(What the task asks): Retyping the entries exactly is all that is required.

(Saved entries)
◇ ◇ ◇ ◇ ◇

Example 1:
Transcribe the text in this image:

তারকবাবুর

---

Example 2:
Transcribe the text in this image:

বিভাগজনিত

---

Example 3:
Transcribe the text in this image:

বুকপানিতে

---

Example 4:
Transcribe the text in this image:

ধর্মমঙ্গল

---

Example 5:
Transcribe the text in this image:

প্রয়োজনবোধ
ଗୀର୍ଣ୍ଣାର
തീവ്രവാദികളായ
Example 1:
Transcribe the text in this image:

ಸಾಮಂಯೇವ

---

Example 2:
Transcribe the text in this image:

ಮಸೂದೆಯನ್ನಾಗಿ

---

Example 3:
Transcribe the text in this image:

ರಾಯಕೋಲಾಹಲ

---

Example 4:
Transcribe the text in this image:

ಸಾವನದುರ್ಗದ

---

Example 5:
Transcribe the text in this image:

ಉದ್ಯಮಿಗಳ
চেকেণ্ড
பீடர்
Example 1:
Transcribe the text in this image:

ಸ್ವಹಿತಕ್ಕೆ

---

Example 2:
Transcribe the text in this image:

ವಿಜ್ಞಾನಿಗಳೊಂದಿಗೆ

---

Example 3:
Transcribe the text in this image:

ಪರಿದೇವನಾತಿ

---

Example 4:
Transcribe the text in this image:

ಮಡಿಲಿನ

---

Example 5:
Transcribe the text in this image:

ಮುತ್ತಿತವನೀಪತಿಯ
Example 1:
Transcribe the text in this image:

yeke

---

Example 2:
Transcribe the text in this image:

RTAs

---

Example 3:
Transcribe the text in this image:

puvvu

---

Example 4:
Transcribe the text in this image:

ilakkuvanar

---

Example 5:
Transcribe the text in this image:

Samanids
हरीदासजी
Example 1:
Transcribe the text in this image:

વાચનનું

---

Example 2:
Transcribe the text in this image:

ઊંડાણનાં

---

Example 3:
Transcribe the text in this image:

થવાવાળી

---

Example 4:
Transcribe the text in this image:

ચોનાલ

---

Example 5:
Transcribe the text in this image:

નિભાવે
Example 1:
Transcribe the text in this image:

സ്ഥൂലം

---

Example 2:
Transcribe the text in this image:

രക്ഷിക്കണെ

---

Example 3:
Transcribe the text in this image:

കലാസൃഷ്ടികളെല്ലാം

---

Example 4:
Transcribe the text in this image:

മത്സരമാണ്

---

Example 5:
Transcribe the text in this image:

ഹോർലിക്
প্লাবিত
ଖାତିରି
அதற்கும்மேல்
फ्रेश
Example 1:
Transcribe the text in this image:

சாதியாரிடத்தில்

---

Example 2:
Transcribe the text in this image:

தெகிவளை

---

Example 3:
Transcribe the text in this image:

◇ ◇ ◇ ◇ ◇

(The answer):
Example 1:
Transcribe the text in this image:

তারকবাবুর

---

Example 2:
Transcribe the text in this image:

বিভাগজনিত

---

Example 3:
Transcribe the text in this image:

বুকপানিতে

---

Example 4:
Transcribe the text in this image:

ধর্মমঙ্গল

---

Example 5:
Transcribe the text in this image:

প্রয়োজনবোধ
ଗୀର୍ଣ୍ଣାର
തീവ്രവാദികളായ
Example 1:
Transcribe the text in this image:

ಸಾಮಂಯೇವ

---

Example 2:
Transcribe the text in this image:

ಮಸೂದೆಯನ್ನಾಗಿ

---

Example 3:
Transcribe the text in this image:

ರಾಯಕೋಲಾಹಲ

---

Example 4:
Transcribe the text in this image:

ಸಾವನದುರ್ಗದ

---

Example 5:
Transcribe the text in this image:

ಉದ್ಯಮಿಗಳ
চেকেণ্ড
பீடர்
Example 1:
Transcribe the text in this image:

ಸ್ವಹಿತಕ್ಕೆ

---

Example 2:
Transcribe the text in this image:

ವಿಜ್ಞಾನಿಗಳೊಂದಿಗೆ

---

Example 3:
Transcribe the text in this image:

ಪರಿದೇವನಾತಿ

---

Example 4:
Transcribe the text in this image:

ಮಡಿಲಿನ

---

Example 5:
Transcribe the text in this image:

ಮುತ್ತಿತವನೀಪತಿಯ
Example 1:
Transcribe the text in this image:

yeke

---

Example 2:
Transcribe the text in this image:

RTAs

---

Example 3:
Transcribe the text in this image:

puvvu

---

Example 4:
Transcribe the text in this image:

ilakkuvanar

---

Example 5:
Transcribe the text in this image:

Samanids
हरीदासजी
Example 1:
Transcribe the text in this image:

વાચનનું

---

Example 2:
Transcribe the text in this image:

ઊંડાણનાં

---

Example 3:
Transcribe the text in this image:

થવાવાળી

---

Example 4:
Transcribe the text in this image:

ચોનાલ

---

Example 5:
Transcribe the text in this image:

નિભાવે
Example 1:
Transcribe the text in this image:

സ്ഥൂലം

---

Example 2:
Transcribe the text in this image:

രക്ഷിക്കണെ

---

Example 3:
Transcribe the text in this image:

കലാസൃഷ്ടികളെല്ലാം

---

Example 4:
Transcribe the text in this image:

മത്സരമാണ്

---

Example 5:
Transcribe the text in this image:

ഹോർലിക്
প্লাবিত
ଖାତିରି
அதற்கும்மேல்
फ्रेश
Example 1:
Transcribe the text in this image:

சாதியாரிடத்தில்

---

Example 2:
Transcribe the text in this image:

தெகிவளை

---

Example 3:
Transcribe the text in this image:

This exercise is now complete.